On a side-note: for those entrepreneurs amongst you, how about catering your products and services to the deep pocket non profits -INGOs and multi lateral agencies. They are excellent customers with deeper pockets and more will to spend than many private firms, in Kathmandu!
What do you think ?
come to think about it… for an software development firm like ours, this past 6 months been quite an experience.
- “survived a 16 hours a day without (grid) electricity, operating an IT firm “
- “made it through getting drinking water supplies from taps that open for 1 hour every 4 days” “
- “everything and everybody is at least 15% to 30% more expensive since 6 months ago”
- “taking 3 to 6 months to find/hire a single web developer”
- “having one of the most expensive internet service in the world and the most unreliable mobile services”
- ” going through almost every single day a political strikes, city shutdowns and road stoppages for the last 6 months” (see www.nepalbandh.com for proofs)
As an entrepreneur I say , this has been quite a bountiful experience for me and made me into “a guerilla crisis management expert” .
“If I survived this, I can now survive anything.”
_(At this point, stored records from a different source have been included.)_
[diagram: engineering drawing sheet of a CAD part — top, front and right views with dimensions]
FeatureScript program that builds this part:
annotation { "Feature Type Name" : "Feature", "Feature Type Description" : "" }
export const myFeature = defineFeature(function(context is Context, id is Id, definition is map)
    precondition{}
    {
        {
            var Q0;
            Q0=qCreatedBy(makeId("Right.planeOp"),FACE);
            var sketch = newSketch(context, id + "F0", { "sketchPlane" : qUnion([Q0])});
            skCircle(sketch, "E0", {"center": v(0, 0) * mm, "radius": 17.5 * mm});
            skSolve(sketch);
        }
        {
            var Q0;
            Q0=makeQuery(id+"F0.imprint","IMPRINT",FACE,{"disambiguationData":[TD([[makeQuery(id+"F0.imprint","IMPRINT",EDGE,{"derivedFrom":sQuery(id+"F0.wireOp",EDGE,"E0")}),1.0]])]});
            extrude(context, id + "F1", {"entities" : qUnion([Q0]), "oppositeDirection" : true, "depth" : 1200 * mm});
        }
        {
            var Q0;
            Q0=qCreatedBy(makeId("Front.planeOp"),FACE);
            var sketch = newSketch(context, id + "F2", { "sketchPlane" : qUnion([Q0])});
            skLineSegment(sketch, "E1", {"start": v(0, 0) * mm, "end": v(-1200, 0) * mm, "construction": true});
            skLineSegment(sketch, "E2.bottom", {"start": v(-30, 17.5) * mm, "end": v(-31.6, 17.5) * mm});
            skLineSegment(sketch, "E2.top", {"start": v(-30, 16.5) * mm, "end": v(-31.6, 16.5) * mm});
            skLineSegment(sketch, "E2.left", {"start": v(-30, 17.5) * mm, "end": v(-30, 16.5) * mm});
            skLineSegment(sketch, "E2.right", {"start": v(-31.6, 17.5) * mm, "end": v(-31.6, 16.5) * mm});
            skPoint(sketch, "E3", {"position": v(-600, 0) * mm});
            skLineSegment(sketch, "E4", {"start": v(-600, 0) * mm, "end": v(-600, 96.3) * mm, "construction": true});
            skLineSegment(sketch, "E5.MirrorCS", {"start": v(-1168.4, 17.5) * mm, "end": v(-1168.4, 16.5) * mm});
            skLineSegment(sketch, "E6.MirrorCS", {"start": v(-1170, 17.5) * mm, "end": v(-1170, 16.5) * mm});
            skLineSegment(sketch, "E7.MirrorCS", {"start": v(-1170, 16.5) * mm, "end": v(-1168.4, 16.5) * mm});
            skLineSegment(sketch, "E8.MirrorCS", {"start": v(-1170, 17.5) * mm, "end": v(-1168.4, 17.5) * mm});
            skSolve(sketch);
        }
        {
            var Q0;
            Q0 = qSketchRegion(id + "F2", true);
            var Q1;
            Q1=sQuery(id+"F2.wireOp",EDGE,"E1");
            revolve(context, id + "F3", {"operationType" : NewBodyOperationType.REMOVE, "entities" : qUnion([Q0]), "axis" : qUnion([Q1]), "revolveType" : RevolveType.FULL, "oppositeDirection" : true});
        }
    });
I bet a lot of the entrepreneurs here in Nepal can now be classified as” a crisis management expert” ,
Maybe its time to market that skill set too in your resume, if you ever needed to.
In the last year or so, real estate in Kathmandu has skyrocketed. In some places by 100 to 200%. the speculation about its sustainability is a much asked question.
And a certain banker reasons with me:
“the real estate in Kathmandu valley is pretty much stable and will not collapse in the near future.”
His reasoning: If politics gets worse and uncertainties arise, everyone is pouring into the safe Kathmandu valley (the only place of seemingly stability in Nepal) which in turn has a limited area because of it being a valley thus the prices will never crash. (but they might still go up)
If the situation of the country gets better, people will afford more and be able to purchase land at a premium value. and Kathmandu benefits from that being the commercial and political hub.
he concludes: “either way, investing in real estate in Kathmandu is a win win situation.”